9. The method according to claim 1, wherein the target is a neuron and wherein the method further comprises perturbating the target neuron with the vortex to activate opsins and modify action potential in the neuron.

10. The method according to claim 1, further comprising imaging the target using the vortex.

11. The method according to claim 1, wherein each quantum particle of the plurality of quantum particles is a photon.

12. The method according to claim 1, wherein the plurality of photons includes two photons.

13. The method according to claim 1, wherein the vortex includes super-twisted light.

14. A system, comprising: a source of quantum particles configured to generate a plurality of quantum particles;a plurality of quantum particle manipulation components configured to convert the plurality of quantum particles into non-zero orbital angular momentum (OAM) quantum particles defining a wavefront phase vortex; andan objective or focusing lens configured to direct the vortex to a target plane within a depth of tissue.

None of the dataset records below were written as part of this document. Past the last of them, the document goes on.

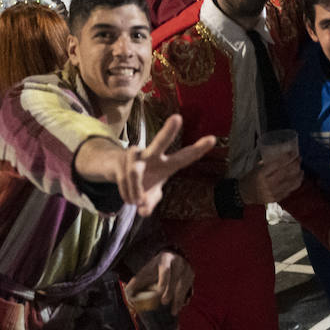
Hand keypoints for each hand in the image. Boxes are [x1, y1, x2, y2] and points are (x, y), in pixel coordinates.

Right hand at [78, 115, 217, 216]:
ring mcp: (134, 156)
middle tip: (177, 118)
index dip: (198, 149)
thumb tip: (144, 211)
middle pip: (160, 142)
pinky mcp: (119, 160)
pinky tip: (128, 199)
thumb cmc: (142, 181)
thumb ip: (150, 203)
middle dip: (168, 132)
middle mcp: (152, 155)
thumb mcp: (149, 197)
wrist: (115, 170)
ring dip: (135, 190)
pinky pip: (123, 179)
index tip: (213, 139)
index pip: (184, 157)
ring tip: (136, 202)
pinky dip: (127, 193)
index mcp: (166, 164)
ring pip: (134, 172)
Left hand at [127, 251, 193, 314]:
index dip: (164, 281)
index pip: (166, 270)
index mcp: (165, 259)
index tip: (160, 292)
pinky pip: (189, 287)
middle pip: (176, 279)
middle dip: (171, 292)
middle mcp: (178, 262)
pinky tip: (181, 305)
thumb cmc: (156, 266)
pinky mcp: (192, 274)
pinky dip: (185, 297)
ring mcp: (187, 268)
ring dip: (179, 299)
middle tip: (164, 303)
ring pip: (184, 285)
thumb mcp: (147, 270)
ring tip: (174, 311)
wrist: (171, 256)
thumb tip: (128, 294)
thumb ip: (137, 281)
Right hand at [240, 152, 302, 204]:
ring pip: (290, 183)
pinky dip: (295, 184)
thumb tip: (285, 155)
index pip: (277, 164)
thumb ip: (269, 163)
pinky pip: (289, 191)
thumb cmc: (251, 178)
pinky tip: (298, 179)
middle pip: (286, 173)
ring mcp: (272, 193)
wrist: (245, 194)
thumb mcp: (257, 167)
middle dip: (295, 165)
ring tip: (301, 169)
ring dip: (298, 175)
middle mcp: (267, 184)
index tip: (293, 153)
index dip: (287, 158)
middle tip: (299, 159)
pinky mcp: (276, 199)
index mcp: (260, 174)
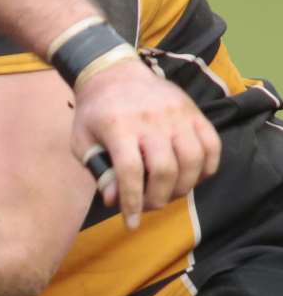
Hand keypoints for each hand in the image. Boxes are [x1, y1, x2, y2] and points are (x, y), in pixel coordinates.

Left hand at [72, 57, 220, 228]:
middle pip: (165, 169)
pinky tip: (190, 177)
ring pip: (192, 160)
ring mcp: (176, 114)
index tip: (131, 222)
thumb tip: (114, 200)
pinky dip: (206, 168)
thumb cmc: (95, 113)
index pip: (130, 171)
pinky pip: (212, 145)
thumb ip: (98, 170)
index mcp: (118, 126)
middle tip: (149, 205)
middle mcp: (150, 119)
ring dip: (183, 186)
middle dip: (158, 198)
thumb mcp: (83, 141)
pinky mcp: (194, 111)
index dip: (132, 201)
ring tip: (168, 192)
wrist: (113, 73)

15. The system according to claim 14, further comprising a mode selector configured to select a mode of the vortex to adjust at least one parameter of the vortex at the target plane.

16. The system according to claim 15, wherein the mode selector is configured to adjust a diameter of the vortex at the target plane to correspond to a size of a target.

17. The system according to claim 15, wherein the vortex is configured to limit or avoid spurious stimulations when the mode is selected such that a diameter of the vortex substantially match a size of a target at the target plane.

18. The system according to claim 14, further comprising an adjustment mechanism configured to adjust a location of the vortex within the target plane.

19. The system according to claim 18, wherein the adjustment mechanism is configured to adjust the location of the vortex within the target plane to correspond to a location of a neuron.

20. The system according to claim 14, further comprising a multiplier mechanism configured to generate multiple wavefront phase vortices in one or more target planes.

21. The system according to claim 20, wherein each vortex of the multiple vortices corresponds to a different neuron.

22. The system according to claim 14, wherein the plurality of quantum particle manipulation components includes at least one of: a physical lens configuration, a virtual lens configuration, a Spatial Light Modulator (SLM), an acousto-optical system, a Pockels Cell system, a deformable mirror, a tunable lens, a segmented waveplate, a liquid crystal retarder, a holographic diffractive optical element, a GRIN plate, an additively manufactured surface, a photopolymerized surface, an ablated surface, or an etched surfaces.

23. The system according to claim 14, wherein each quantum particle of the plurality of quantum particles is a photon.

24. The system according to claim 23, wherein the plurality of photons includes two photons.

25. The system according to claim 14, wherein the vortex is configured to achieve perturbation while minimizing live cell damage.

26. The system according to claim 14, wherein the vortex includes super-twisted light.